— Text block —
━━━
Avg: 1.5 from 2 votes
|Type:||Trad, TR, Ice, 50 ft|
|Page Views:||839 total · 12/month|
|Shared By:||Leo Paik on Feb 27, 2012|
|Admins:||Leo Paik, John McNamee, Frances Fierst, Monty, Monomaniac|
DescriptionThis is a climb that can vary dramatically in its appearance, steepness, and protectability. Apparently, according to a couple guidebooks, this can be a WI3...likely in January or late December? Later in the season, this can probably be a boot only snow slog. So, probably a WI1-3 rating would be most descriptive, but that isn't an option.
The climb gets early sun. The left side of the climb is in the shade at 12pm. The rest of the climb goes into the shade ~215pm.
As with many waterfall ice climbs, this one can form a shell that isn't too thick in places. So a medium screw or forceful swing or kick could penetrate the ice.
Also, there is a photo in Cameron Burns' Colorado Ice Climber's Guide on p. 57 that is fairly representative of what we found today, except there was some exposed ice on the far upper left.
LocationThis is in the Wild Basin section along the main trail at the road's end that goes past Hidden Falls, Calypso Cascades, and continues up to Thunder Lake, Lion Lakes, and Mt. Alice.
From the winter parking lot (1.2 miles from the Wild Basin entrance station), walk along the road ~1 mile to the trailhead/warming cabin area. Continue past Copeland Falls (~1.3 miles), past the Pine Ridge campsite, past the turnoff for the Tahosa/Aspen Knoll/Twin Lakes/North St. Vrain campsites (~2.4 miles), past Calypso Cascades (~2.7 miles) which doesn't have climbing, contour WNW to a last few switchbacks on a blunt ridge to the signed "Ouzel Falls" (~3.7 miles). Expect 2-3 hours. It is ~1000' elevation gain.
While often you can find the trail packed by snowshoers and not require flotation, skis can be nice for a quicker exit. Expect 1-1 1/4 hours if you ski out.
━━━
[Collection entries]
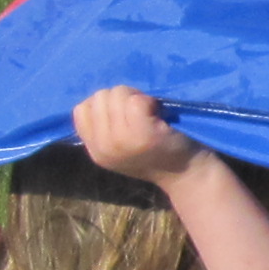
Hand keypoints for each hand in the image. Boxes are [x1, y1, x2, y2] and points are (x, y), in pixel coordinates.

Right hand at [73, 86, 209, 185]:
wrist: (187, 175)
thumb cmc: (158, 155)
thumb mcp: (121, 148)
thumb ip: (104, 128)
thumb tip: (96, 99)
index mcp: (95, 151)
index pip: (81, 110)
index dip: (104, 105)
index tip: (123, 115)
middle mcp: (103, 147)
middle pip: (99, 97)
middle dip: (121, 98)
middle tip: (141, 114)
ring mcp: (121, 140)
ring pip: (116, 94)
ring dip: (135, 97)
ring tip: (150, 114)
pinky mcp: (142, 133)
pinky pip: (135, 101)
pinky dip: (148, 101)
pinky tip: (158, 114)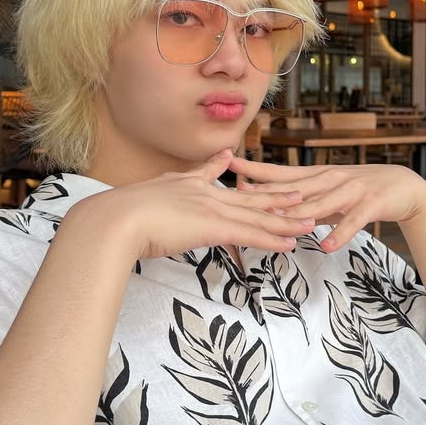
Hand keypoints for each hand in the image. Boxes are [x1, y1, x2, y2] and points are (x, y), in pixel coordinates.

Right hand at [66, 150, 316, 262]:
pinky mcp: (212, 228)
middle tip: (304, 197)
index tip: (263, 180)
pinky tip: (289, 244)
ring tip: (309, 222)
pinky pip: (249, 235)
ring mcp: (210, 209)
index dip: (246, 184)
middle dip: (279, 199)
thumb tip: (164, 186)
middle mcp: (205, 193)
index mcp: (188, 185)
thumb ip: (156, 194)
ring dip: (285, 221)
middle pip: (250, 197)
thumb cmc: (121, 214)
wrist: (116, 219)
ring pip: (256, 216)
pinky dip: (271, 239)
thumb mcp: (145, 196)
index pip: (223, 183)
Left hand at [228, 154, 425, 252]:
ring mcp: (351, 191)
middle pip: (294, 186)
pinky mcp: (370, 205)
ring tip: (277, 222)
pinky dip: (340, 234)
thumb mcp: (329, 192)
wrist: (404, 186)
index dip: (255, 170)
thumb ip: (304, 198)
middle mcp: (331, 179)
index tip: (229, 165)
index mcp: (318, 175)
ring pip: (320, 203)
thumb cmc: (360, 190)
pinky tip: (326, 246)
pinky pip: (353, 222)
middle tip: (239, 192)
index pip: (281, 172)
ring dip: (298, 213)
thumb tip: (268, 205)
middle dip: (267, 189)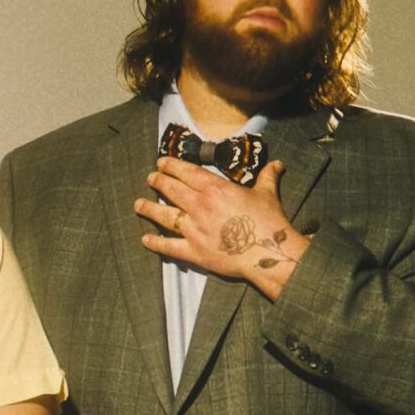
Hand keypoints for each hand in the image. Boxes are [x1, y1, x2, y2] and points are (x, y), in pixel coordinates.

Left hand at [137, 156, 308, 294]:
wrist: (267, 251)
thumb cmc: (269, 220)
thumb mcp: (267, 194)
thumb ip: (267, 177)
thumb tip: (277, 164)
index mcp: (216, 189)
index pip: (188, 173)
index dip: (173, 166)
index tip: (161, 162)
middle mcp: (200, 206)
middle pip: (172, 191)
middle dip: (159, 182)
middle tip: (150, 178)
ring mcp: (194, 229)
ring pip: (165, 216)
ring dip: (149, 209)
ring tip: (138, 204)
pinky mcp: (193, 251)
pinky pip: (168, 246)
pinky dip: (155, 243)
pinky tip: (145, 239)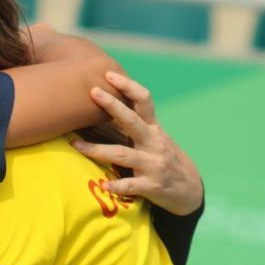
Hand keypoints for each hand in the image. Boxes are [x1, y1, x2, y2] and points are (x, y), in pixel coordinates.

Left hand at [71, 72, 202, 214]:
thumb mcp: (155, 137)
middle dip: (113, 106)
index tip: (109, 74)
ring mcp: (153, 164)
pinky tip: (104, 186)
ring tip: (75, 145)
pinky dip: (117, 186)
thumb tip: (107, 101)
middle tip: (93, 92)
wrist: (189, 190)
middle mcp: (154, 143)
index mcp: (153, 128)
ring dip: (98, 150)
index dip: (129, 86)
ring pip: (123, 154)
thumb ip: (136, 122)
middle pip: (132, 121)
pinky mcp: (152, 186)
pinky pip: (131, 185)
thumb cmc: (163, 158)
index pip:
━━━
— Aim of the task —
Rewrite the Ouzel Falls route description from "As with many" up to and including "penetrate the ice.", changing "shell" to "crust".

— Exercise result —
As with many waterfall ice climbs, this one can form a crust that isn't too thick in places. So a medium screw or forceful swing or kick could penetrate the ice.